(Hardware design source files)
☆ ☆ ☆ ☆ ☆ ☆ ☆

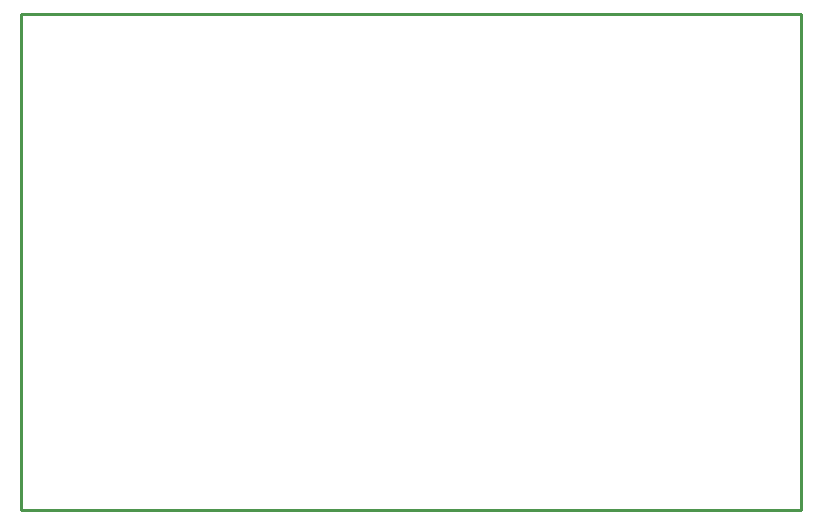
<source format=gko>
G04 Layer: BoardOutlineLayer*
G04 EasyEDA v6.5.29, 2023-07-16 09:38:32*
G04 6daab3e9de084c3e9e407c93523b43d4,e855215096054eb7bd5858a7ef804e70,10*
G04 Gerber Generator version 0.2*
G04 Scale: 100 percent, Rotated: No, Reflected: No *
G04 Dimensions in millimeters *
G04 leading zeros omitted , absolute positions ,4 integer and 5 decimal *
%FSLAX45Y45*%
%MOMM*%

%ADD10C,0.2540*%
D10*
X2389124Y4546600D02*
G01*
X6997700Y4546600D01*
X6997700Y342900D01*
X762000Y342900D01*
X393700Y342900D01*
X393700Y342900D02*
G01*
X393700Y4543679D01*
X393700Y4546600D02*
G01*
X2389126Y4546600D01*

%LPD*%
M02*

</source>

☆ ☆ ☆ ☆ ☆ ☆ ☆

▸ What is required: Restate the data word for word without pictures.

▸ Expected output:
<source format=gko>
G04 Layer: BoardOutlineLayer*
G04 EasyEDA v6.5.29, 2023-07-16 09:38:32*
G04 6daab3e9de084c3e9e407c93523b43d4,e855215096054eb7bd5858a7ef804e70,10*
G04 Gerber Generator version 0.2*
G04 Scale: 100 percent, Rotated: No, Reflected: No *
G04 Dimensions in millimeters *
G04 leading zeros omitted , absolute positions ,4 integer and 5 decimal *
%FSLAX45Y45*%
%MOMM*%

%ADD10C,0.2540*%
D10*
X2389124Y4546600D02*
G01*
X6997700Y4546600D01*
X6997700Y342900D01*
X762000Y342900D01*
X393700Y342900D01*
X393700Y342900D02*
G01*
X393700Y4543679D01*
X393700Y4546600D02*
G01*
X2389126Y4546600D01*

%LPD*%
M02*

</source>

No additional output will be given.